While I try to be diverse in sources, I have to link to The Atlantic again. The November/December had a great article/short fiction piece about recent advances in biotechnology. While I think it borders a bit on the paranoid at times (anyone can get genes!!11!), it also paints a pretty accurate picture of the convergence of molecular biology and computer science that is rapidly defining synthetic biology. I just think the one thing the author forgets to emphasize is that while we can combine lots of genes, we still don’t understand what many do or the reverse problem, which genes control functions we want to have in synthetic organisms. And as we learn more about epigenetics, factors that influence development beyond the genome, I wouldn’t be surprised if we learn that many things we want to splice into organisms require more complicated interactions than just inserting gene A into target B.
Our second, more whimsical bit of news for the day is also courtesy of The Atlantic. Boeing wanted to test how well its in-flight WiFi systems work. The challenge is that you also need something to account for the presence of passengers if you want to make sure the signal reaches everywhere in a crowded plane. But it’d probably be hard (and expensive) to recruit a plane’s worth of volunteers to just sit around while you check signal strength.
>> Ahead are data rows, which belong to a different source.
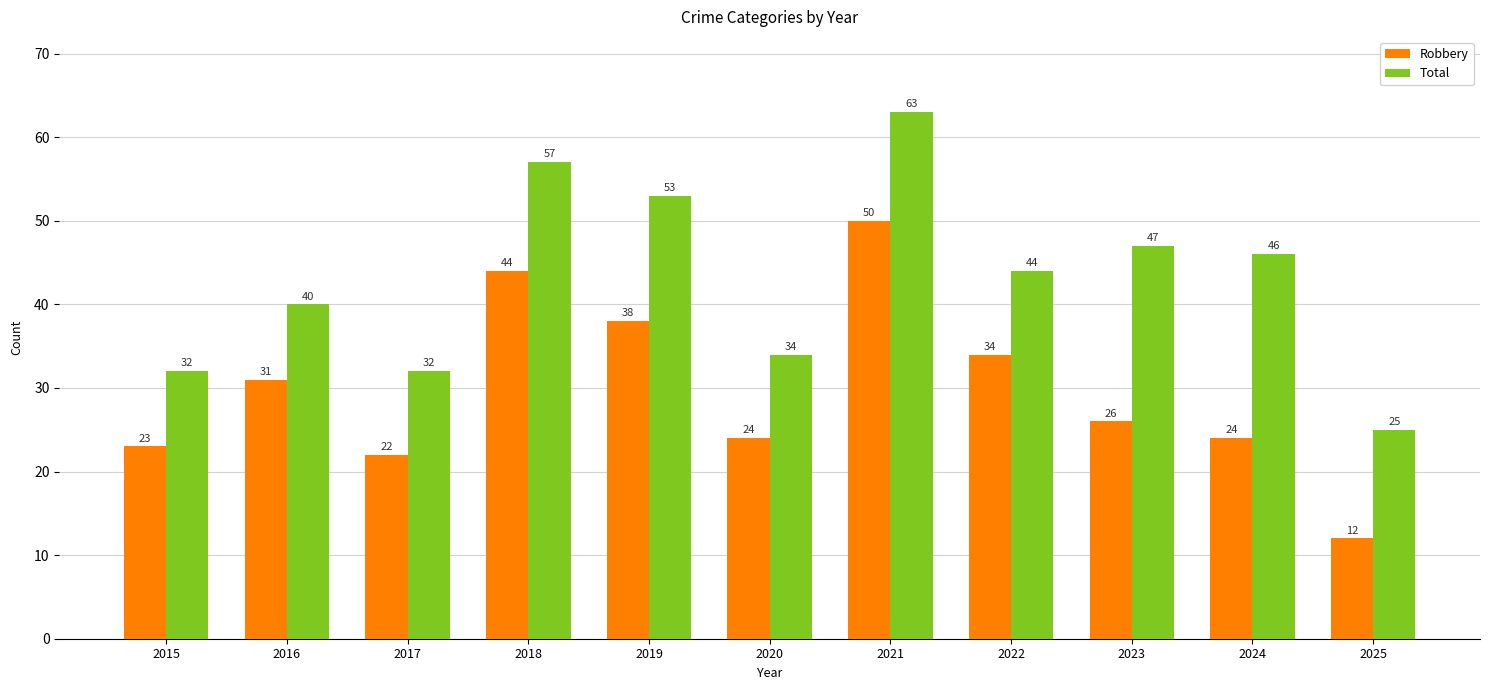

Rank the series by their average value, from highest to lowest.

Total, Robbery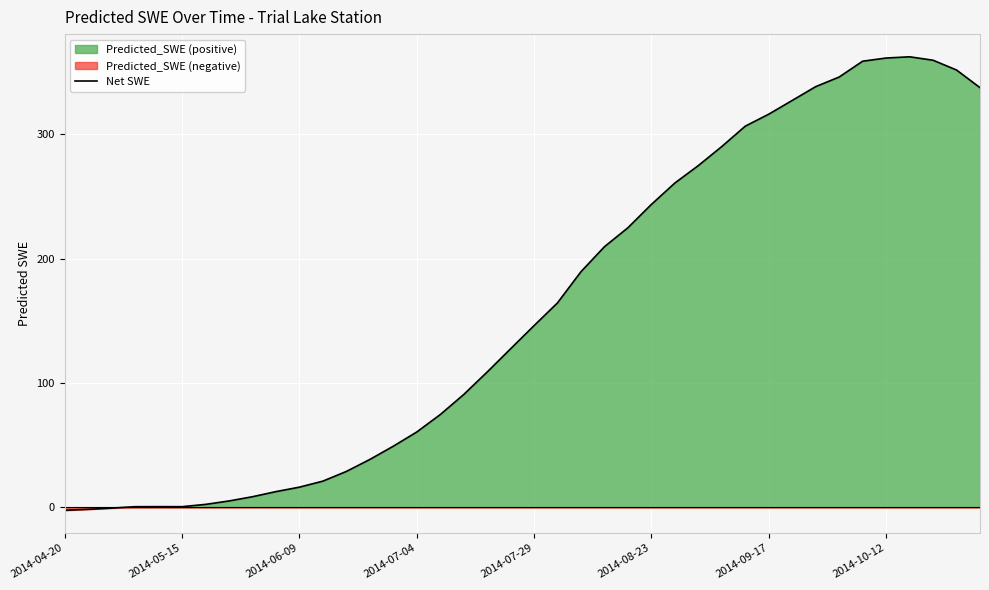

True or false: the data shows 17.1 at 9.

False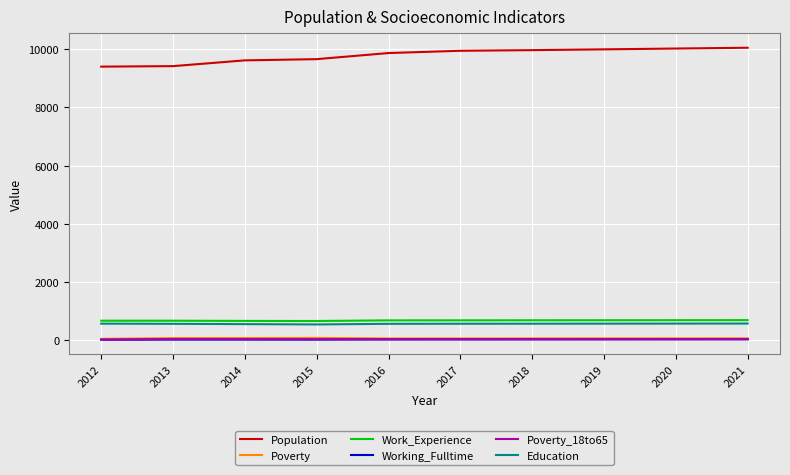

The Poverty_18to65 series shows 43 at 2019. True or false?

True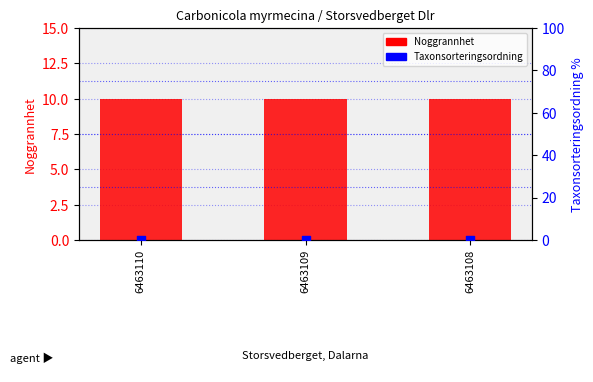

What is the total value across all series at 6463108?

10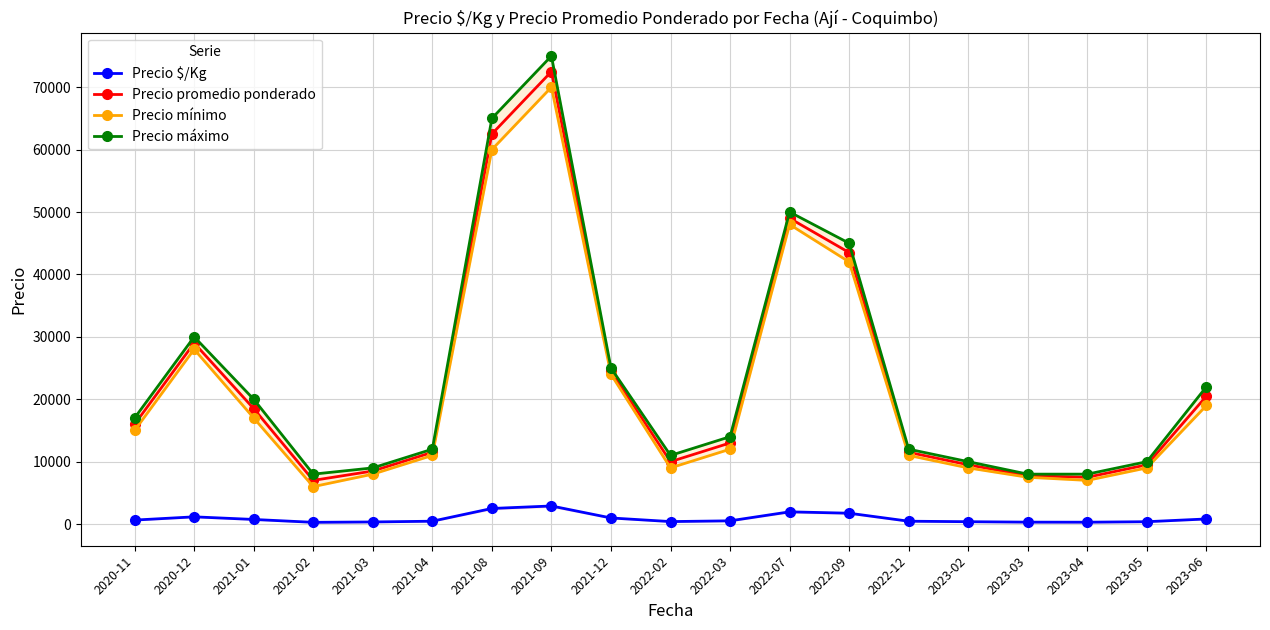

Reading left to right, list all the values displayed in this chart.

Precio $/Kg: 640	1160	740	280	340	460	2500	2900	980	400	520	1960	1740	460	380	310	300	380	820
Precio promedio ponderado: 16000	29000	18500	7000	8500	11500	62500	72500	24500	10000	13000	49000	43500	11500	9500	7750	7500	9500	20500
Precio mínimo: 15000	28000	17000	6000	8000	11000	60000	70000	24000	9000	12000	48000	42000	11000	9000	7500	7000	9000	19000
Precio máximo: 17000	30000	20000	8000	9000	12000	65000	75000	25000	11000	14000	50000	45000	12000	10000	8000	8000	10000	22000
So what makes a suitable replacement? Potatoes. Lots and lots of potatoes, arranged in vaguely humanlike shapes. How does that work? When dealing with electromagnetism, one of the most important traits of the human body is that we’re mostly water. And water is dielectric, which basically means the electrons in water atoms align to reduce the electric field in water when it is exposed to an external field, like say the wave from a WiFi router. So if you want a quick and dirty approximation to people, you can basically model a person as an equivalent volume of water. This would be difficult to make as a physical experiment. That’s where spuds save the day. Potatoes, it turns out, are also mostly water (this is also why you avoid cutting them to make mashed potatoes – it’d be a soupy mess) . And they’re a lot easier to buy and move around than giant jugs of Aquafina.